Our survey was designed to measure the factors that influence employee engagement. DHS management could use the results of our survey to identify areas to improve, and set priorities for action.

Core knowledge and respectful work units given high ratings among respondents

Survey results indicate that DHS is doing well in four areas that influence engagement: mission, vision, goals; job suitability; respectful work units and reporting of harassing and discriminating behavior; and teamwork.

Nearly all respondents reported they knew the mission, vision, and goals of the agency; and how their work relates to these goals. Furthermore, over 85% of respondents reported they are proud to work at DHS. Almost all of the respondents reported they found their work to be meaningful.

Survey highlights concerns DHS management should address

DHS management should address perceived deficiencies that influence employee engagement. We surveyed 7,426 DHS employees and received 4,580 completed surveys, resulting in a 62% response rate. Employees rated their level of agreement with survey questions regarding factors that influence employee engagement. The response benchmarks we used were based on the existing DHS metrics, which are as follows: 85% and above means the respondent perceives DHS as doing well for that factor; between 66% – 84% means a factor that needs some improvement; and 65% and below means a factor that is in critical need of management attention.

Survey respondents identified seven factors in need of improvement – tools and resources, compensation, hiring practices, recognition, stress and workload, professional development, and communication.

Only 55% of respondents felt they had sufficient tools and resources to do their job. At least 50% of respondents across two units and five programs reported a high level of stress. Many respondents reported concerns about the fairness and competitiveness of hiring practices, and a lack of recognition for the work they do.

Another key factor related to employee engagement and organizational success is communication. For an agency as large as DHS, with offices all over the state, communication can be particularly challenging. However, according to a Newfoundland and Labrador Statistics Agency’s work environment survey, direct and timely communication from senior leaders can go a long way in making employees feel informed and connected.

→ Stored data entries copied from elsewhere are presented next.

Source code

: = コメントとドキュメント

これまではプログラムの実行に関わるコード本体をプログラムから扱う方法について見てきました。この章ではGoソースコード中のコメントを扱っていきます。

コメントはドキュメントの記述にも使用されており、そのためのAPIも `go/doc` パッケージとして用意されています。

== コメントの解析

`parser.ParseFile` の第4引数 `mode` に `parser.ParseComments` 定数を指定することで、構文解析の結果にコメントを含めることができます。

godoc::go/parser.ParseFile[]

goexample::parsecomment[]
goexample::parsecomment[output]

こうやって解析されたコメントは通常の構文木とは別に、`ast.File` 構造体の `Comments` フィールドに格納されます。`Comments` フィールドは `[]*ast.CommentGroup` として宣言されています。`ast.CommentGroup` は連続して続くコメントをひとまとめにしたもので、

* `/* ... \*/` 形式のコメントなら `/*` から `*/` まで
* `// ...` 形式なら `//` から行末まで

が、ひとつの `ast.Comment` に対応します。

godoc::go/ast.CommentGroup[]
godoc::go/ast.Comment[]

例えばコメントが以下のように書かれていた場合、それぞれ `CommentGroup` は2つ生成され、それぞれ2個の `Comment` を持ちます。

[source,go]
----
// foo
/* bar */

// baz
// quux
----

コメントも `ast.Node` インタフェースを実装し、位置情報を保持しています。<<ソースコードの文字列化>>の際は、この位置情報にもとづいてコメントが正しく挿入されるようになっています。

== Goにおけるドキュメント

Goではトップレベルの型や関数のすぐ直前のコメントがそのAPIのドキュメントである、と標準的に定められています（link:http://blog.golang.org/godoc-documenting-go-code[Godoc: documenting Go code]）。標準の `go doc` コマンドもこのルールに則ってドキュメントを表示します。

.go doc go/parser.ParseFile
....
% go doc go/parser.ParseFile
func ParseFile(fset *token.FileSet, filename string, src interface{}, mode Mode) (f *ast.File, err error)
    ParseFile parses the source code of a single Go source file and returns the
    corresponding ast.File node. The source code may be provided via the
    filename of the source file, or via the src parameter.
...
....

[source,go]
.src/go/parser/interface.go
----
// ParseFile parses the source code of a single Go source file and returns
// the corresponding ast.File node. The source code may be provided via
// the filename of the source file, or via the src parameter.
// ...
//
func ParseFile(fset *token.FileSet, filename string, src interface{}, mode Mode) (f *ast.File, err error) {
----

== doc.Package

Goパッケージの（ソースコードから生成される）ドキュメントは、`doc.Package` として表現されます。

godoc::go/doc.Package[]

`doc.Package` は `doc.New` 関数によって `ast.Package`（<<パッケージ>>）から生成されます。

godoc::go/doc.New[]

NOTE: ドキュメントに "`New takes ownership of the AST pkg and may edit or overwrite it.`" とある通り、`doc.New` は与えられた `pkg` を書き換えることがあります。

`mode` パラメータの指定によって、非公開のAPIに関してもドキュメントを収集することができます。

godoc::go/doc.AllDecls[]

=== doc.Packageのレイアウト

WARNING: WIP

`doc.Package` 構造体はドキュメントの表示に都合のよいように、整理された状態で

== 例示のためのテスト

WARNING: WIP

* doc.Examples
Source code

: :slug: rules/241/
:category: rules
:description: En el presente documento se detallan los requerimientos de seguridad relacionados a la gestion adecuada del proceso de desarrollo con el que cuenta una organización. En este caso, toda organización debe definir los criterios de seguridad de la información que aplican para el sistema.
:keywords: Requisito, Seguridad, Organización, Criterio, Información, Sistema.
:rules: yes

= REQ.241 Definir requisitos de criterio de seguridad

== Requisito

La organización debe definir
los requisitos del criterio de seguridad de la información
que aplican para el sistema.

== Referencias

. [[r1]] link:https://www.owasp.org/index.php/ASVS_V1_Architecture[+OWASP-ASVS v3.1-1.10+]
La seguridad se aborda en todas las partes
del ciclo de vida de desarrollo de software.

Leaders also need honest feedback from employees who provide services to clients, in order to help them make the best decisions. Overall, less than half of the respondents felt that communication and information flows effectively between the central office and the field offices.

Recommendations

To better achieve its mission, vision, and goals, we recommend DHS management develop and implement a plan to address the seven areas needing improvement: tools and resources, compensation, hiring practices, recognition, professional development, stress and workload, and communication.

To gauge whether efforts are improving engagement, we recommend DHS management administer a work environment survey at least annually that includes the factors we identified that influence engagement.

Last, we recommend management use the future survey results to revise the plan, as needed.

Agency Response

The agency generally agreed with our recommendations. The full agency response can be found at the end of the report.